InflammamiR-146a and -155 Plasma Levels are Associated with Clinical Efficacy of Risankizumab Treatment in Psoriatic Patients: Pilot Study.

Abstract

The key role of microRNAs (miRNAs) in the pathogenesis of psoriasis has been extensively discussed in the literature. Increasing evidence suggests that the analysis of miRNA levels may constitute an innovative approach for exploring the clinical efficacy of anti-inflammatory therapies in patients with psoriasis.
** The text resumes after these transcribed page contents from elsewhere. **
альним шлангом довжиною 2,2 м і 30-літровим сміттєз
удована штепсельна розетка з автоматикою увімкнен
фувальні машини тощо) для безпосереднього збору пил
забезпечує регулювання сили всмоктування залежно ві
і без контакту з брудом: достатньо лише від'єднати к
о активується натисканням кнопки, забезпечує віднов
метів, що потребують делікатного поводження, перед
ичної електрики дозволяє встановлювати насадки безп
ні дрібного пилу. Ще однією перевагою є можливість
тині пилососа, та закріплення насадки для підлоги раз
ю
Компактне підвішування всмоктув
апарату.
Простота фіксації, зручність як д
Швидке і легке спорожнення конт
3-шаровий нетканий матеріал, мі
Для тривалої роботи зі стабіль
However, so far there have been no published studies evaluating the effects of modulating circulating miRNAs and the efficacy of anti-interleukin-23 (anti-IL-23) therapy. The main objective of the present was to evaluate the diagnostic/prognostic relevance of the levels of five circulating candidate miRNAs (miR-21, miR-146a, miR-155, miR-210, miR-378) in psoriatic patients treated with the anti-IL-23 drug risankizumab. A total of eight psoriatic participants were recruited consecutively from January 2021 to July 2021 at the Dermatology Clinic of Università Politecnica delle Marche (UNIVPM) "Ospedali Riuniti" of Marche. Data on anamnestic, clinical and miRNA evaluations before the initiation of risankizumab therapy and after 1year (January 2021-July 2022) of risankizumab therapy were available for all patients. A significant reduction in the signs and symptoms in patients treated with risankizumab was observed after 1year of treatment, suggesting that the drug is effective for treating psoriasis in a context of real-life clinical evaluation. Plasma levels of the two prototypical inflammamiRs, miR-146a and miR-155, were significantly reduced after 1year of risankizumab therapy. Also, in patients before treatment, a significant positive correlation was found between circulating levels of miR-210 and miR-378 and disease severity scores. Our results reinforce the notion that specific circulating miRNAs could have clinical relevance as diagnostic/prognostic biomarkers of psoriatic disease and suggest the potential relevance of these miRNAs as biomarkers of treatment response.